11 de novembro de 2014

O regresso

Luís Farinha


     Não vinha aqui há mais de um ano. É tempo, pois, de pedir desculpa aos que por acaso ou costume têm vindo aqui dar uma olhadela às prosas que me atrevo a alinhavar e viram frustrado o seu intento. Esta ausência deve-se a um período sabático que me impus até deixar passar a crescente onda de desânimo que me toldou a inspiração durante largo tempo. Na idade que já tenho e depois de uma vida vivida à exaustão, repleta de episódios e situações cujas memórias nem sempre são bem vindas, senti-me soçobrar ao peso dos acontecimentos que nos últimos tempos vêm infernizando o dia-a-dia dos portugueses. Daí a minha ausência deste espaço que outra coisa não intenta senão ajudar a despertar a vontade de pensar dos que não têm tempo nem pachorra para se porem a decifrar os porquês do que se lhes vai passando à volta.

     Vim ao mundo no último ano da década de 20 do século passado. Imaginem, portanto, quantos testemunhos fui acumulando em tão longo percurso, umas vezes como simples observador outras como interveniente mais ou menos directo. Quantos exemplos, bons, sublimes, maus e não raramente repulsivos fui acumulando no meu repositório de memórias. É por isso que não me custa admitir que sou, hoje, o idoso que a vida fez de mim: um velho inconformado, céptico, dado à cisma e à desesperança de que melhores dias virão para os que chegarem depois. Daí, o tom amargo que, por vezes, não consigo evitar nos textos que aqui deixo.

     Ao ouvir alguém afirmar que estamos em tempo de mudança, querendo significar que após o cumprimento da tarefa de devastação em curso virão dias melhores, penso que toda a razão me assiste quando, falando com os meus botões, raciocino que em mais de oitenta anos de vida todas as mudanças a que assisti redundaram no agravamento das parcas condições que parecem intrínsecas da raça lusitana. Como uma maldição, depois de cada curva da longa estrada que nos foi dado percorrer há sempre mais um buraco onde acabamos por nos atascar; é o que acontece agora, mais uma vez. Sustentam alguns que nada nos vem por acaso, que numa espécie de destino marcado não nos podemos furtar àquilo que está prescrito no nosso código genético. Seja ou não assim, de alguma forma terá de ser explicada a razão por que, desde tempos imemoriais, este rincão localizado na ponta da Europa não consegue sair da tosca situação de penúria em que quase sempre tem vivido atolado. Em tempos recentes atribuíamos ao penoso regime político que nos submeteu a quase meio século de vergonhosa subserviência a causa da nossa penúria; quarenta e tal anos depois, numa manhã de Abril, um punhado de militares sem medo ofereceu-nos a oportunidade de mudar radicalmente tal estado de coisas erradicando a nefanda ditadura que nos mantinha açaimados. Após muitos anos passados desde então constata-se afinal que os ricos não param de enriquecer ainda mais enquanto os pobres continuam a ser esbulhados do essencial. Falta de talento dos que se voluntariaram para proceder à mudança?, talvez. Aproveitamento da oportunidade para uns quantos satisfazerem a sua ânsia de afirmação social e material?, não sei. Penso que as duas coisas têm um elo comum: a cega determinação de uma geração que acredita num mundo constituído por duas classes: uns milhões que trabalham para produzir riqueza e uns milhares que a chamam a si. Só isso pode explicar as injustiças sociais que, em permanente crescença,  marcam o quotidiano desta sociedade em convulsão.   

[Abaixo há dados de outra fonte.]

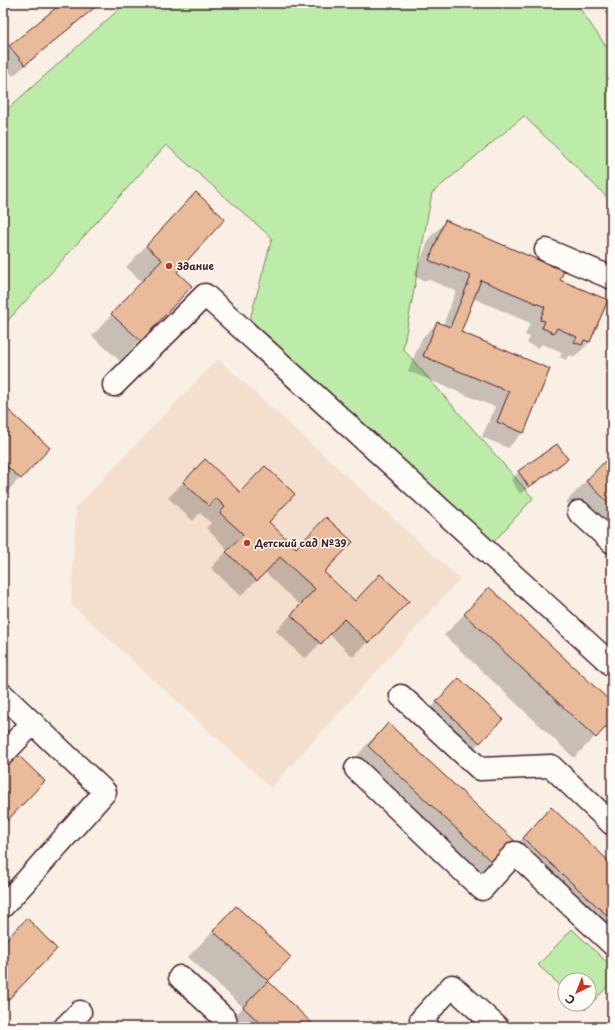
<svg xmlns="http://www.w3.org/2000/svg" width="615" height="1030" viewBox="0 0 615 1030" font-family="'Playpen Sans',sans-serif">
	<rect width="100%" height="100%" fill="#f9efe4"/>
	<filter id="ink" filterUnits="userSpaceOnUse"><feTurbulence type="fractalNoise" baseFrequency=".025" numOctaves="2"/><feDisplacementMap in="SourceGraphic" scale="8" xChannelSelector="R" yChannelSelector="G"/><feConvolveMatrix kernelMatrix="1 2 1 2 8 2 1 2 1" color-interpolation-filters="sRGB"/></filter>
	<g filter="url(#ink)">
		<!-- built -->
		<polygon fill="#f4dfce" points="218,359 460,579 271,788 71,604 76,507"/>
		<!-- green -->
		<g fill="#bdeba9" stroke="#84856a">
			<polygon points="126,3 576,3 612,55 612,202 524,116 432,193 403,349 533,498 491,545 249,323 272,238 166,145 3,326 3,113"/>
			<polygon points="572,929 612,967 612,982 585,1010 579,1004 589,1004 589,980 565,980 565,990 538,965"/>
		</g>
		<!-- shadow -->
		<g fill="#0003">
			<polygon points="63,3 99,3 13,76 3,65 3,54"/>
			<polygon points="176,214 175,272 191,286 120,361 92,336 142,282 126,267"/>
			<polygon points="446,222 559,280 590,342 574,357 570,355 566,360 560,357 562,352 542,344 538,348 527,343 530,337 525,335 530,323 473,298 459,332 549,369 523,432 508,448 482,437 495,407 408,371 422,338 437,323 443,325 456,291 427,279 425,281 414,276 430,237"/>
			<polygon points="3,406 48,448 5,494 3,492"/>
			<polygon points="557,446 567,459 559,467 520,494 511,480 519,472"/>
			<polygon points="205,460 267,522 322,572 368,642 353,657 329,634 305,659 276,631 300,605 265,572 241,596 211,568 228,550 206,528 211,523 200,513 193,521 168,498"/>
			<polygon points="612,463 612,546 566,502 587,480"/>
			<polygon points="489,589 612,704 612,721 611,720 574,758 444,635"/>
			<polygon points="447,691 501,719 468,755 425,715"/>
			<polygon points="388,724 515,842 474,885 348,767 367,744"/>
			<polygon points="551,809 612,865 612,960 503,859"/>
			<polygon points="236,907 289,957 266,981 315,1027 225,1027 243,1007 188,957"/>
		</g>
		<!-- building -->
		<g fill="#eabb9a" stroke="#4a1f2b">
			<polygon points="62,3 100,3 25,65 9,46"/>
			<polygon points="196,192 225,219 177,272 192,286 141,341 111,314 162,260 146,246"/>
			<polygon points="445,220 564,271 560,280 608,300 590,342 584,340 582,345 574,342 577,337 557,328 554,333 542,328 545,321 540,320 545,307 481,280 461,332 550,369 524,433 497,422 509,392 423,356 437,322 450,327 471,276 442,264 441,266 429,260"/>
			<polygon points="3,405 50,448 21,479 3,463"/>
			<polygon points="557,444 568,459 529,487 518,471"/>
			<polygon points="608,458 612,462 612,506 586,481"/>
			<polygon points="205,459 240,492 265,466 295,494 269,522 296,548 326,517 353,542 324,572 355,601 380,574 409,601 369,643 344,619 321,644 291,615 315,589 280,557 257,581 226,552 243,534 220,513 225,507 216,498 209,506 183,482"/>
			<polygon points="489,587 612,703 612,720 596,738 464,614"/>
			<polygon points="459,678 503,719 480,743 436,702"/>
			<polygon points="388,723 516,842 495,865 368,746"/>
			<polygon points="15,752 45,781 3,825 3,764"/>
			<polygon points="551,807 612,864 612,920 523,838"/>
			<polygon points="236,906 291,957 268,981 213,931"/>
			<polygon points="27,918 57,949 3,1005 3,943"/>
			<polygon points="268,981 316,1027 264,1027 243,1007"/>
		</g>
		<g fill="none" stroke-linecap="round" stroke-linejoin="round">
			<defs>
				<g id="minor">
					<polyline points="546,250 612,278"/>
					<polyline points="114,385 205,295 612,665"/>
					<polyline points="579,512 612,542"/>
					<polyline points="3,695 105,792 26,881 3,906"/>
					<polyline points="401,696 480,769 551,766 612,824"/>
					<polyline points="3,754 33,723"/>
					<polyline points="356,769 482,889 515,853 612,944"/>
					<polyline points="180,977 225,1019 227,1027"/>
					<polyline points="65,1027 80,1012"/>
					<polyline points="428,1027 421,1020 452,986 497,1027"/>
				</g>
			</defs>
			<!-- minor casing -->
			<use href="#minor" stroke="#4a1f2b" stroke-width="25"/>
			<!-- minor -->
			<use href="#minor" stroke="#fdfcf7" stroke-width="22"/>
		</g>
	</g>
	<!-- markers -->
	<g fill="#c8321e" stroke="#fdfcf7" stroke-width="1.5">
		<circle cx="169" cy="266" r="4"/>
		<circle cx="247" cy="543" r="4"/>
	</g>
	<g text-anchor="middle" stroke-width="3" stroke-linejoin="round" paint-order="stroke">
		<!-- poi labels -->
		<g font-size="10" font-weight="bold" fill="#4a1f2b" stroke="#fdfcf7" text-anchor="start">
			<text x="177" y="270">Здание</text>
			<text x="255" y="547">Детский сад №39</text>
		</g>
	</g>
	<!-- margin -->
	<rect width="615" height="1030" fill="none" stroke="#fdfcf7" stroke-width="16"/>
	<rect x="8" y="8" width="599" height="1014" fill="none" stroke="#4a1f2b" stroke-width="1.5" filter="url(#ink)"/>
	<!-- north arrow -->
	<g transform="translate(577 992) rotate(223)"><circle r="19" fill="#fdfcf7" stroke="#b5a4a5"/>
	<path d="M0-3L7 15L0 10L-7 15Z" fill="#c8321e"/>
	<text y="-6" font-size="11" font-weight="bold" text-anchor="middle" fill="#4a1f2b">С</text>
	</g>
</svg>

     Certo é que se antes alimentávamos a esperança de uma vida melhor quando - e se - o regime mudasse, verificamos - quatro décadas passadas sobre a tal manhã de Abril - que tudo mudou de facto: o português comum é hoje mais precário do que antes, sendo, para cúmulo, acusado pelos que se passeiam pelos corredores do poder de ser o causador da degradante penúria a que Portugal chegou. Antes era Salazar o culpado da pobreza em que nos arrastávamos, hoje somos nós, cidadãos, o alvo para que apontam os génios que - eles sim - alimentam o plano de empobrecimento em curso.

     Coisas do destino.  

     Bem… desculpas apresentadas, deixo ficar a promessa de que estou de volta. Virei aqui com a assiduidade possível para repartir com os leitores curiosos ou de passagem uma ou outra experiência ou memória singular por mim vivida nesta longa viagem através do tempo. Para além disso, apenas um ou outro apontamento sobre o desvario que vai por aí…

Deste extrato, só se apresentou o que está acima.